The downside, however, is apparent in other dishes that could be so much better, where a house-made pasta might have prompted a more delicate approach in the kitchen. The tortellini in Gorgonzola sauce was an over-creamed plate of heavy glop. The fettuccine with crab and shrimp was artless, the kind of pile o' pasta you'd expect in a mediocre trattoria, but at $26, considerably more expensive. And why the fistful of Parmigiano-Reggiano on top? That blasphemous sight of cheese on seafood would send many Italians into an apoplectic fit.

Gilbert has spent much of his recent career veering toward an Italian repertoire, but it isn't his strongest suit. The tomato-basil broth for his bowl of mussels was orangey thin and lacking a vivid punch. The polenta was borderline too salty - but not so much that it took away entirely from the fantastic chicken, its golden skin and pan-roasted meat just the kind of refined comfort that can make a place like Gemelli a neighborhood haunt.
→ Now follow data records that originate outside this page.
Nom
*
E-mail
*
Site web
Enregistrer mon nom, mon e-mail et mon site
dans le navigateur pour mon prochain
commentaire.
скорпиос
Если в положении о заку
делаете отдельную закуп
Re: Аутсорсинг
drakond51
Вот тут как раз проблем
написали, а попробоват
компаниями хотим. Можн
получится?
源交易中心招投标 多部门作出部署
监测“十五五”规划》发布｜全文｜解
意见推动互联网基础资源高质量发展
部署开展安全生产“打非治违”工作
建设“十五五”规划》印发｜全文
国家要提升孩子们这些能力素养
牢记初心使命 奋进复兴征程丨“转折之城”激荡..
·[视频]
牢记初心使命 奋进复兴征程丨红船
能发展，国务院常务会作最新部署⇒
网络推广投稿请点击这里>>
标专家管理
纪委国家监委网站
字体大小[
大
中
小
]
That chicken seemed a microcosm - Gilbert has far more success with French techniques. A classic steak tartare was generous and fresh, the mound of minced meat zipped up with a lemony Dijon vinaigrette. The cooked steak was a juicy New York strip over roast fingerlings with a red wine reduction, a fair value at $27 - albeit a tad boring.

Like his calculation to save time and energy on pasta and desserts (the usual halfhearted chef efforts at crème brûlée, bread pudding, and minuscule fruit tarts), Gilbert has also decided that Gemelli's standard menu can go only so far in its haute ambitions. It needs a delicate balance - accessible to both the unadventurous and foodies alike.

So there is Asian-scented crispy pork belly with brussels sprouts for the trendy adventure diners; fried calamari and creamed mushroom soup for the rest.

Along those lines, however, there are tasting menus that can be ramped up well over the standard $45 five-course offering with a special-order ingredient - anything from chestnuts to venison chops and squab. And there's plenty of fine stemware here in various shapes to complement the wine - an upgrade that is no doubt the reason behind Gemelli's unusual $3-per-bottle corkage fee.

It's a small price, perhaps, to know that Gilbert, long a denizen of the fine-dining world, still harbors culinary ambitions to bring it on. At least most of the time. Even in a little BYOB.